[Saved data entries]
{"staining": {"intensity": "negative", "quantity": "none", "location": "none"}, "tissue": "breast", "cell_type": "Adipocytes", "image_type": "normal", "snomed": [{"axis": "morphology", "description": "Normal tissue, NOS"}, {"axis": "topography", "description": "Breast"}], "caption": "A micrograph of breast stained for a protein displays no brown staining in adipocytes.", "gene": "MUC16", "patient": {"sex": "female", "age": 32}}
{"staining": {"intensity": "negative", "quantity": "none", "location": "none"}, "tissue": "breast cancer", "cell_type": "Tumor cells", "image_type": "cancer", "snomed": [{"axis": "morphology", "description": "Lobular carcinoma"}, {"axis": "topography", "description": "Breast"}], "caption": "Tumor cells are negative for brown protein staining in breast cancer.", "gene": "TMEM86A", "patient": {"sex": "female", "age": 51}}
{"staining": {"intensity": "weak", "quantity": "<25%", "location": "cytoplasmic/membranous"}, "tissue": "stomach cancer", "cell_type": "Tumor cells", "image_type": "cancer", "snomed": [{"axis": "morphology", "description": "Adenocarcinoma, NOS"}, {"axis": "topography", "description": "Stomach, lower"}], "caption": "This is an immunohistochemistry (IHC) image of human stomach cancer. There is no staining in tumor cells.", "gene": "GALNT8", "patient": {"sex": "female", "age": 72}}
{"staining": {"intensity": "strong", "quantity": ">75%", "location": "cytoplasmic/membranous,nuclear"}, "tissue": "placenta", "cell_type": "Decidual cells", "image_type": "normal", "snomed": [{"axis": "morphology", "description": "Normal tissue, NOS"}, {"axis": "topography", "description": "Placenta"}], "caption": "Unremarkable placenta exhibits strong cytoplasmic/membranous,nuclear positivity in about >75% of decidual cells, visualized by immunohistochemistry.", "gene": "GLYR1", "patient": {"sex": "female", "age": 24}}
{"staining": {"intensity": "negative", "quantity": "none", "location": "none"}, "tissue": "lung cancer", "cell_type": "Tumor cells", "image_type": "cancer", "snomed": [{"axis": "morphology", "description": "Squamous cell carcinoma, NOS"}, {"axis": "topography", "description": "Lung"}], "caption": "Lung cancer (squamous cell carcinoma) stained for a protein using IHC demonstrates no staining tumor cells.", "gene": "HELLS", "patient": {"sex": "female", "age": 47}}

GOAL OF THE EXERCISE: Print the records once more, exactly as they were given.

ANSWER TO THE EXERCISE:
{"staining": {"intensity": "negative", "quantity": "none", "location": "none"}, "tissue": "breast", "cell_type": "Adipocytes", "image_type": "normal", "snomed": [{"axis": "morphology", "description": "Normal tissue, NOS"}, {"axis": "topography", "description": "Breast"}], "caption": "A micrograph of breast stained for a protein displays no brown staining in adipocytes.", "gene": "MUC16", "patient": {"sex": "female", "age": 32}}
{"staining": {"intensity": "negative", "quantity": "none", "location": "none"}, "tissue": "breast cancer", "cell_type": "Tumor cells", "image_type": "cancer", "snomed": [{"axis": "morphology", "description": "Lobular carcinoma"}, {"axis": "topography", "description": "Breast"}], "caption": "Tumor cells are negative for brown protein staining in breast cancer.", "gene": "TMEM86A", "patient": {"sex": "female", "age": 51}}
{"staining": {"intensity": "weak", "quantity": "<25%", "location": "cytoplasmic/membranous"}, "tissue": "stomach cancer", "cell_type": "Tumor cells", "image_type": "cancer", "snomed": [{"axis": "morphology", "description": "Adenocarcinoma, NOS"}, {"axis": "topography", "description": "Stomach, lower"}], "caption": "This is an immunohistochemistry (IHC) image of human stomach cancer. There is no staining in tumor cells.", "gene": "GALNT8", "patient": {"sex": "female", "age": 72}}
{"staining": {"intensity": "strong", "quantity": ">75%", "location": "cytoplasmic/membranous,nuclear"}, "tissue": "placenta", "cell_type": "Decidual cells", "image_type": "normal", "snomed": [{"axis": "morphology", "description": "Normal tissue, NOS"}, {"axis": "topography", "description": "Placenta"}], "caption": "Unremarkable placenta exhibits strong cytoplasmic/membranous,nuclear positivity in about >75% of decidual cells, visualized by immunohistochemistry.", "gene": "GLYR1", "patient": {"sex": "female", "age": 24}}
{"staining": {"intensity": "negative", "quantity": "none", "location": "none"}, "tissue": "lung cancer", "cell_type": "Tumor cells", "image_type": "cancer", "snomed": [{"axis": "morphology", "description": "Squamous cell carcinoma, NOS"}, {"axis": "topography", "description": "Lung"}], "caption": "Lung cancer (squamous cell carcinoma) stained for a protein using IHC demonstrates no staining tumor cells.", "gene": "HELLS", "patient": {"sex": "female", "age": 47}}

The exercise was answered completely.